Einen Schrauben kriegen

Für meine Kolumne ‚FRAGEN SIE FRAU ANDREA‘ in Falter 32/2018 zum 8.8.2018.

Verehrte Comandantina,
noch im Eindruck der vergangenen Fußball-WM und auch als leidgeprüftem österreichischen Fußballanhänger konnten weder Freundeskreis noch Fußballorganisationen Auskunft darüber geben, warum die Redewendung “einen Schrauben kriegen” eine verheerende Niederlage im Wuchtelsport bezeichnet.
Bitte um Aufklärung und Trost meiner Fußballerseele,
Robert Hülmbauer, per Email

Lieber Robert,

am Morgen des 29. April 1963, dem Tag nach der verlorenen Bundespräsidentenwahl kommt der unterlegene Kandidat, der ehemalige ÖVP-Bundeskanzler Julius Raab in sein Büro in der Bundeswirtschaftskammer und begrüßt seine Mitarbeiter mit den Worten: „Gestern hamma a Schrauf’n kriegt“. Was war geschehen? Amtsinhaber Adolf Schärf (SPÖ) hatte im ersten Wahlgang 55,41% der gültigen Stimmen bekommen, Raab nur 40,64%. Als gelernter Österreicher bezeichnete Raab die deutliche Niederlage mit einem Terminus, den der Fußballsport für sich gepachtet glaubt.

Nach Lehrmeinung der Wien-Etymologen kommt die Schraufn (ältere Version: der Schraubm) über das spätmittelhochdeutsche „schrûbe“ und das mittelniederdeutsche „schruve“ vom französischen „escrou“ und dieses vom gallo-römischen „scrofa“. Es bezeichnete ursprünglich (mittelalteinisch „scrobis“, weibliches Geschlechtsteil) die Schraubenmutter.

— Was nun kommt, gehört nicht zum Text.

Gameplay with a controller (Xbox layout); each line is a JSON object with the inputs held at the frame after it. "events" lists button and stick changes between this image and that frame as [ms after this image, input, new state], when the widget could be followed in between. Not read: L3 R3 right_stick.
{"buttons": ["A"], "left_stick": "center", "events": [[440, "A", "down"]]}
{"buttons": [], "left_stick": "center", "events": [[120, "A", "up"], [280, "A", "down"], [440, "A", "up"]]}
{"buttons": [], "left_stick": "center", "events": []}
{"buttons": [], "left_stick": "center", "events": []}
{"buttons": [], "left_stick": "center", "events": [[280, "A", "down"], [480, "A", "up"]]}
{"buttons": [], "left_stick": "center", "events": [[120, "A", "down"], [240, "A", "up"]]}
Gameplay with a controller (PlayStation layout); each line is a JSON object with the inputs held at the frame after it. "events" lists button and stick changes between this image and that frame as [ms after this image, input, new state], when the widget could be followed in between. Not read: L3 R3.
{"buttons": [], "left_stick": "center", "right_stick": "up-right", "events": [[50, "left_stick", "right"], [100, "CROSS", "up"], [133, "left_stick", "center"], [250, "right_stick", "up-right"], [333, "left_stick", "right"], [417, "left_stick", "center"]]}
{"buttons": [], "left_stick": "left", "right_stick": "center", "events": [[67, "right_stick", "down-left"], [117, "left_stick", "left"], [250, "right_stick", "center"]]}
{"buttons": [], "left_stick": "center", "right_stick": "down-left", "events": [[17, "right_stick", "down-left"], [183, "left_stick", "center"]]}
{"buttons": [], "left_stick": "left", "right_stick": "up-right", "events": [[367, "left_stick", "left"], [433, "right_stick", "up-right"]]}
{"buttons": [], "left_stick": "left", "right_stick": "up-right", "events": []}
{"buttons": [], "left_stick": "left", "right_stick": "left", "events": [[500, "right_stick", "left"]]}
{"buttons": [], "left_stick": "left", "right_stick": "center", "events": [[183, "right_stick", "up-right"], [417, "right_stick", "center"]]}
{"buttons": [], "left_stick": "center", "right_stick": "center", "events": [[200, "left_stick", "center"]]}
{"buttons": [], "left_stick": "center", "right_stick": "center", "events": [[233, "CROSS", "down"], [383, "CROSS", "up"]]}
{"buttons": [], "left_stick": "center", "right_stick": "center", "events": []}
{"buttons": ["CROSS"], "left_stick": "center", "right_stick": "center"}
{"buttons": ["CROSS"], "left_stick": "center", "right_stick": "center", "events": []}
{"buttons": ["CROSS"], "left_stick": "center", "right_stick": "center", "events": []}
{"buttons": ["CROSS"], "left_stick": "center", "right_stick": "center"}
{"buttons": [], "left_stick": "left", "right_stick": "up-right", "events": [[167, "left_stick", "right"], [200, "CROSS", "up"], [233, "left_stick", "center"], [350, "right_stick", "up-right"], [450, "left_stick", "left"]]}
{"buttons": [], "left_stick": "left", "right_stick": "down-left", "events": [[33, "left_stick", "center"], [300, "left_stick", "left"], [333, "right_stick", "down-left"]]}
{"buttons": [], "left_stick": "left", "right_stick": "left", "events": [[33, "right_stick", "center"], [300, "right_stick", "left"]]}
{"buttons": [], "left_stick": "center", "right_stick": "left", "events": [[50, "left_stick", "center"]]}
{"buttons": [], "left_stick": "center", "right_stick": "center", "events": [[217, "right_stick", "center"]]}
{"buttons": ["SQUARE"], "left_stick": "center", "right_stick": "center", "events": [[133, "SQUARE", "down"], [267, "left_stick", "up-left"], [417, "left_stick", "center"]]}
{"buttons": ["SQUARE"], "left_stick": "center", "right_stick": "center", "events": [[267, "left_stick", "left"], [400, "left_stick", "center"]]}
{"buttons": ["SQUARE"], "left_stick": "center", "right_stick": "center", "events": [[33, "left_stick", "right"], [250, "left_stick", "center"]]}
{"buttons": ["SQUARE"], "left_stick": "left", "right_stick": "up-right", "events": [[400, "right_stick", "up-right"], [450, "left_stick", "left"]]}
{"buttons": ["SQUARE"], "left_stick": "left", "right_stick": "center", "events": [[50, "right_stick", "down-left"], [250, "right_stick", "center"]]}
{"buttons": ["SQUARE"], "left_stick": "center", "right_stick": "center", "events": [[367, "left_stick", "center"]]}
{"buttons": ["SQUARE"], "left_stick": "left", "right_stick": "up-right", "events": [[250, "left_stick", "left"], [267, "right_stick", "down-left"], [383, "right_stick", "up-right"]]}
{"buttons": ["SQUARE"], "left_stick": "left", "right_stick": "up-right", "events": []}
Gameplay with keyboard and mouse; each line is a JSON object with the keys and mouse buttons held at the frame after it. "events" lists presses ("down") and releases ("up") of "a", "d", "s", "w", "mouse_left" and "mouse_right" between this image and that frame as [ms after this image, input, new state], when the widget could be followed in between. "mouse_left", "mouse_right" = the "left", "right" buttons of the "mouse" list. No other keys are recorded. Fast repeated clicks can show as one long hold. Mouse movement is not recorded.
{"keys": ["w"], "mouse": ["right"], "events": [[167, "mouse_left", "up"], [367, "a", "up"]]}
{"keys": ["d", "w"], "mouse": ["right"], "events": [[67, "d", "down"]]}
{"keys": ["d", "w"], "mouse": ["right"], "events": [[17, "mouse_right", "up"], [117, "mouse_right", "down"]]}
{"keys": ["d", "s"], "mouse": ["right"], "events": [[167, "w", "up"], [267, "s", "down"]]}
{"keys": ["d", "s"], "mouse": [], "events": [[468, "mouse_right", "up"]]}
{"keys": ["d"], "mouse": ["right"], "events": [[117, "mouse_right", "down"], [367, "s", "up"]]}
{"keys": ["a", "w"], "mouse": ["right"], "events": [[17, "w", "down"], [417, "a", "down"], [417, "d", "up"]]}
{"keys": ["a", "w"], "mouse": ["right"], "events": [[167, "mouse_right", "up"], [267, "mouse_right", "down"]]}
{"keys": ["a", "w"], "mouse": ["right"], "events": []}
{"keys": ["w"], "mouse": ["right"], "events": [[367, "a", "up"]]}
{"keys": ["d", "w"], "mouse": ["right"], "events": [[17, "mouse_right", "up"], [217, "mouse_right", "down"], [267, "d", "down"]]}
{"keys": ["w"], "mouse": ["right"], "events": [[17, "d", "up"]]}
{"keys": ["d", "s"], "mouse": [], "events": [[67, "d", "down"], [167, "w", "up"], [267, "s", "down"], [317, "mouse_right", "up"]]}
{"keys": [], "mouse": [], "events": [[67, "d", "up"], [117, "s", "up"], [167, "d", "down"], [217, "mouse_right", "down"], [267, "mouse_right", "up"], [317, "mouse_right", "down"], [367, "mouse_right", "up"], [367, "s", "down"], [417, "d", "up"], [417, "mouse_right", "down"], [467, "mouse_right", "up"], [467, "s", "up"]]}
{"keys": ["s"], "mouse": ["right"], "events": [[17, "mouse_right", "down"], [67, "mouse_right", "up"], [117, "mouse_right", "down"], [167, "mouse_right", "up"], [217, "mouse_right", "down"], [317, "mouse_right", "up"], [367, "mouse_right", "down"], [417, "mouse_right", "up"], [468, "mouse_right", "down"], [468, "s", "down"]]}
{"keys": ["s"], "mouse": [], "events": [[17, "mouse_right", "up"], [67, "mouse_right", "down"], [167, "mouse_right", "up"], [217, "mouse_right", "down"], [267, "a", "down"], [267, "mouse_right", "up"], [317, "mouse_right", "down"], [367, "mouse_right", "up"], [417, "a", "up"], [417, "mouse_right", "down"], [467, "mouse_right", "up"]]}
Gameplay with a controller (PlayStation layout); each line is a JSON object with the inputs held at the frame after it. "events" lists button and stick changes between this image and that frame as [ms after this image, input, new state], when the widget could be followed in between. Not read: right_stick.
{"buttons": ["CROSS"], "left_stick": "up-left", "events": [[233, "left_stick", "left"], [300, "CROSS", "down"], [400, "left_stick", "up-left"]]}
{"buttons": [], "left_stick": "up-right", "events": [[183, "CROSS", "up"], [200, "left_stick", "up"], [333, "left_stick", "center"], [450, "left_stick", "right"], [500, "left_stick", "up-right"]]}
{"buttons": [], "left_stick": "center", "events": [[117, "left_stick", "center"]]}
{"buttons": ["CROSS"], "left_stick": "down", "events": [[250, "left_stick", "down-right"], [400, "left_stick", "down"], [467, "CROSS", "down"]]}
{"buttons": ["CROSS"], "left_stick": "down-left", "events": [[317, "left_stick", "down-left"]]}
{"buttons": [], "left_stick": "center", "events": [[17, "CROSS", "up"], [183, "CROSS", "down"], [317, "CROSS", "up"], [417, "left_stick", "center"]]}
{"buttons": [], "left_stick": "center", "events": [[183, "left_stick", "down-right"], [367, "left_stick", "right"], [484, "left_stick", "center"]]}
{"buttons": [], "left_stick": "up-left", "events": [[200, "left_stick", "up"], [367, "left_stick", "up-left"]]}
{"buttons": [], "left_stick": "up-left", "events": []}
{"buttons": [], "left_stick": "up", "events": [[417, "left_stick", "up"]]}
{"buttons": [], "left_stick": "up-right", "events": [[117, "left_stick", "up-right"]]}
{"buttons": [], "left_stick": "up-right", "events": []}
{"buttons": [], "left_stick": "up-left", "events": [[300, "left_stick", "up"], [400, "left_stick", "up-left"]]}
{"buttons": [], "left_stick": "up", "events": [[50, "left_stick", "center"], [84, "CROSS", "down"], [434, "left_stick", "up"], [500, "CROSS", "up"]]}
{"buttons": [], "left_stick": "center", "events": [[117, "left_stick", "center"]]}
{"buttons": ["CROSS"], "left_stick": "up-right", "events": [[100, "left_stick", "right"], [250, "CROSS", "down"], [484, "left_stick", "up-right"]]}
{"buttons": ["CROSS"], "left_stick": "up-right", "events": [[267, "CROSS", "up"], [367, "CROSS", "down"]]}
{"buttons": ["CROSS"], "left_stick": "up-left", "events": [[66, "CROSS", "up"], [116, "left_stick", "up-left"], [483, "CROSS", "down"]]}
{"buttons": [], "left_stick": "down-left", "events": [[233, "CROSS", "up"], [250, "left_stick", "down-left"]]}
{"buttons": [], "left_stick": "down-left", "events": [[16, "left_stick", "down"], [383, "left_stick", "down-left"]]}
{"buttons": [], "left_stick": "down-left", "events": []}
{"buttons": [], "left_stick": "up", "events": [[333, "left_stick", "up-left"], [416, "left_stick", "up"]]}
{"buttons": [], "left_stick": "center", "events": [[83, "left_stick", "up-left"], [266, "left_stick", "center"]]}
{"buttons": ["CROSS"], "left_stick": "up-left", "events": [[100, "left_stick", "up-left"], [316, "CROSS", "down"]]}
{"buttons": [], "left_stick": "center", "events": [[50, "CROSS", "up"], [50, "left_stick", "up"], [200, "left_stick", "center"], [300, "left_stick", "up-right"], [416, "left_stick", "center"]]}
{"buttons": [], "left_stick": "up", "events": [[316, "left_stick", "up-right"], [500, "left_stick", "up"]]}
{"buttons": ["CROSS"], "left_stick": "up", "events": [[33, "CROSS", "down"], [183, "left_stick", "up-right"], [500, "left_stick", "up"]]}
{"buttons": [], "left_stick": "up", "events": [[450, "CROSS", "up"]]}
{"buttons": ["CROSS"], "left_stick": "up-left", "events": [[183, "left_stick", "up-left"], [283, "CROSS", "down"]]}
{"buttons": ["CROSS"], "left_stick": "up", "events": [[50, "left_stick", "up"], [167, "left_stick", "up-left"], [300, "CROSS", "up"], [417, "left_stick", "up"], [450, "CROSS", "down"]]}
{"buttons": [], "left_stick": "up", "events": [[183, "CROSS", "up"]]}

Kehren wir zur Schraufn zurück. Wenn unser Sprachbild das „Bekommen der Schraube“ mobilisiert, muss es auch jemand geben, der die „Schraube anbringt“. Dies verbindet sich mit einer, im heutigen Deutsch bereits vergessenen Verbalbedeutung von „schrauben“, dem „Aufzwängen“ und „gewunden Beharren“. Möglicherweise hat sich im Wienerischen noch ein weiterer Begriff eingemischt, der des Schröpfens, also des Aderlasses, des Abschrappens, Abraspelns, Abkratzens.

Als wären dies noch nicht genug etymologische Beziehungen, wollen wir noch eine urwienerische Verbalform in Erinnerung rufen. Wird doch der gewundene Abgang nach erfolglosem Auftritt, ja das gänzliche Vermeiden eines solchen in Wien als „sich schraufen“ (sich schrauben, sich drücken) bezeichnet.

Schroff zu sein, also abweisend, böse, bezeichnet der Wiener indes als „harb“, herb.